The judge deemed that the 15-year-old, referred to with her middle name Grace, was benefitting from the detention and should not be allowed to return home. Grace had previously been put on probation after getting into physical arguments with her mother and stealing a classmate’s phone.
After she was charged for assault and larceny in March, the judge placed her in probation instead of detention, citing the coronavirus pandemic, ProPublica reported. The terms included regular check-ins with a caseworker and keeping up on schoolwork.
As schools nationwide transitioned to online learning amid the pandemic, Grace no longer had access to the support systems at school that previously helped her deal with her ADHD and mood disorder. Despite her teacher saying that Grace was trying hard, Grace was put on probation after her caseworker found out she went back to sleep after their morning check-in one day.
The judge says that she was detained not for missing homework but because she was a threat to her mother.

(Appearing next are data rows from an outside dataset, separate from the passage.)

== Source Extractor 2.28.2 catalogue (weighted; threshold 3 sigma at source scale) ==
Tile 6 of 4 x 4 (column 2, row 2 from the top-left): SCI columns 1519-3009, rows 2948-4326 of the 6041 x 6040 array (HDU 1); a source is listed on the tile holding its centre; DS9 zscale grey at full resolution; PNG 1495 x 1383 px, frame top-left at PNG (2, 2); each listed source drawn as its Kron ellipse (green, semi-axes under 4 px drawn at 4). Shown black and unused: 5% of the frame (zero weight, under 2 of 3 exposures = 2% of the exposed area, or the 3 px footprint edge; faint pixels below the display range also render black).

By being in detention, however, Grace did not have as much access to education, therapy, and other support systems that previously improved her mental health.
“This situation is an emotional challenge, but is also a window into the brokenness that demands and deserves attention and repair as to prevent other children and families from being negatively impacted by a system that is supposed to offer protection and support,” Grace’s mother said in a statement.
After the ProPublica report prompted national attention, local residents showed up outside of the courthouse Monday to protest her continued detention. Grace’s case has also renewed the focus on the school-to-prison pipeline, which disproportionately affects young Black people in the United States.
Rep. Debbie Dingell (D-Mich.) suspected race was a factor in Grace’s detention.
“If it was a white young person, I really question whether the judge would have done this,” Dingell said Monday on MSNBC. “Putting a young person in a confined area in the midst of COVID isn’t the answer.”
Grace’s case is a symptom of the larger system that puts Black children in the legal system through school, according to Rai LaNier, Wayne County director at Michigan Liberation.
“A lot of Black children get their introduction to the criminal legal system through school, through detention, through the police getting involved because they have no other place to go,” LaNier said.